De rechtbank acht niet aannemelijk geworden dat het overgemaakte geld ten goede is gekomen aan een derde. Uit de tapgesprekken blijkt immers dat [slachtoffer 1] een groot deel van haar inkomsten aan verdachte heeft afgedragen en dat verdachte[slachtoffer 1] om geld vroeg.
Overigens blijkt uit het dossier dat [slachtoffer 1] in de periode van 22 januari 2010 tot 24 april 2012 via [bank 1] 29 keer rechtstreeks naar haar moeder ([persoon 4]) geld heeft overgemaakt. [31] Blijkbaar was het rechtstreeks overboeken van geldbedragen naar haar moeder via [bank 1] toen geen enkel probleem.

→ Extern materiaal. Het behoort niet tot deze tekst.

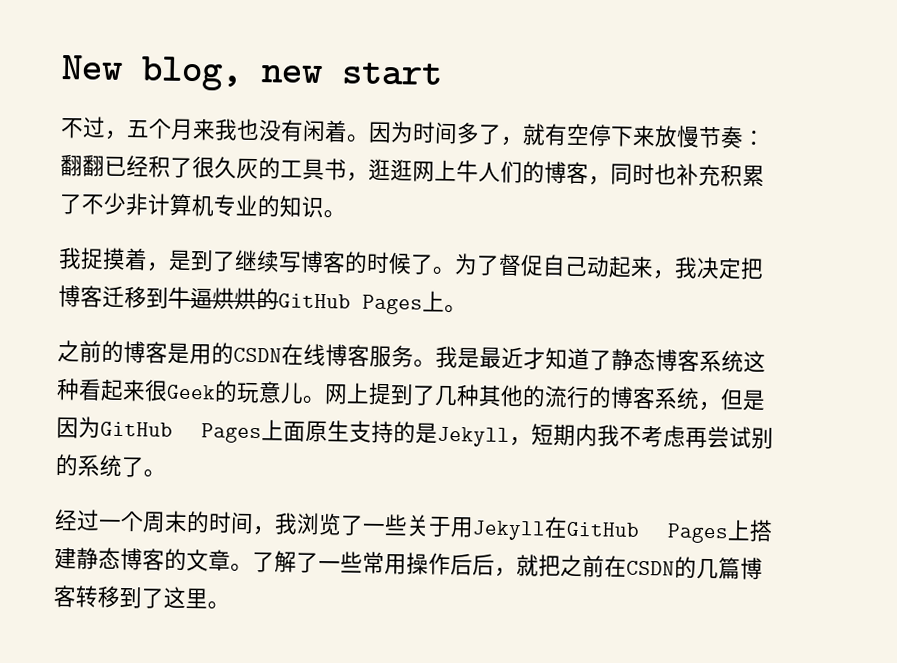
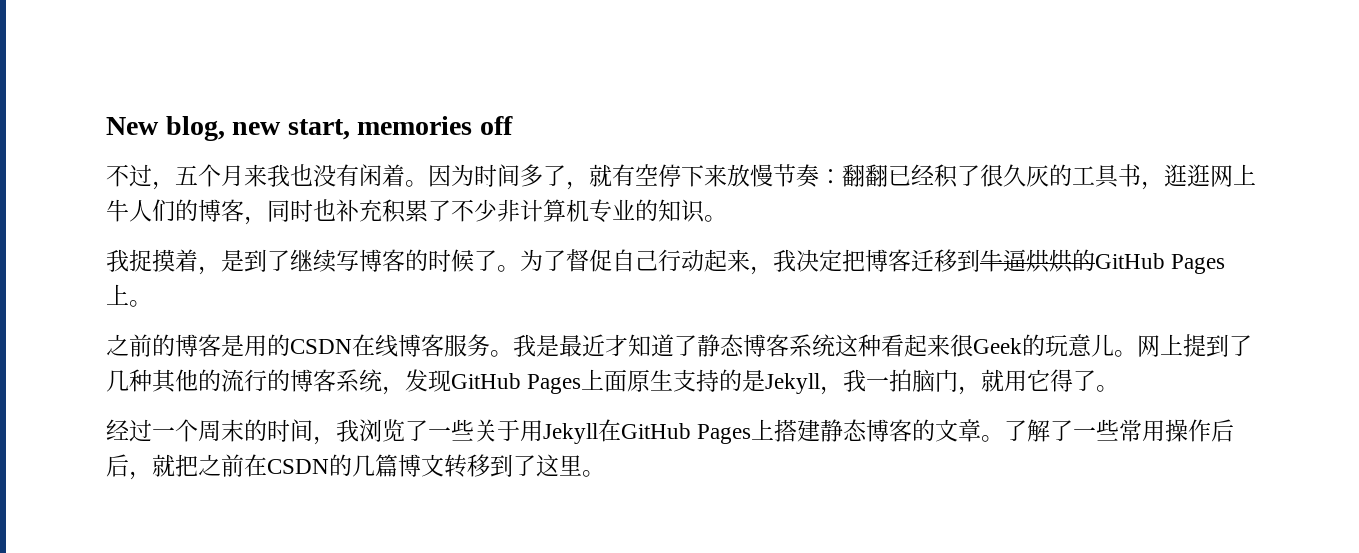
[341,62,443,86] start -> [287,116,513,140] start, memories off
(588, 266) none -> [658,249,681,272] 行
[720,388,766,411] [56,416,101,439] 但是因为 -> [405,369,451,392] 发现
[531,423,774,450] [55,453,123,477] 短期内我不考虑再尝试别的系统 -> [843,369,1074,395] 我一拍脑门，就用它得
[53,584,77,608] 客 -> [421,454,444,477] 文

Uit tapgesprek nummer 715 blijkt dat verdachte bij [slachtoffer 1] de indruk heeft gewekt dat hij van het door [slachtoffer 1] verdiende geld een huis voor haar wilde kopen. Dat er daadwerkelijk een huis is gekocht of geld hiervoor is gespaard, is niet gebleken. Op grond hiervan is de rechtbank van oordeel dat sprake is van misleiding.
Op grond van de hiervoor weergegeven bewijsmiddelen acht de rechtbank wettig en overtuigend bewezen dat verdachte door feitelijkheden, door dreiging met feitelijkheden, door misleiding en door het maken van misbruik van een kwetsbare positie [slachtoffer 1] heeft bewogen tot - kort gezegd - het verrichten van prostitutiewerkzaamheden en zich uit de opbrengst daarvan heeft bevoordeeld.
Ondanks het feit dat [slachtoffer 1] geen aangifte heeft gedaan en zij meerdere keren heeft verklaard zich geen slachtoffer te voelen, vindt de rechtbank voldoende bewijs voorhanden om tot een bewezenverklaring van mensenhandel te komen.
Ten aanzien van het onder 1 ten laste gelegde; het meenemen van [slachtoffer 2] en/of [slachtoffer 1] en/of [slachtoffer 3] met het oogmerk zich in een ander land beschikbaar te stellen tot het verrichten van seksuele handelingen met een derde tegen betaling.
Ten aanzien van [slachtoffer 1] en [slachtoffer 3].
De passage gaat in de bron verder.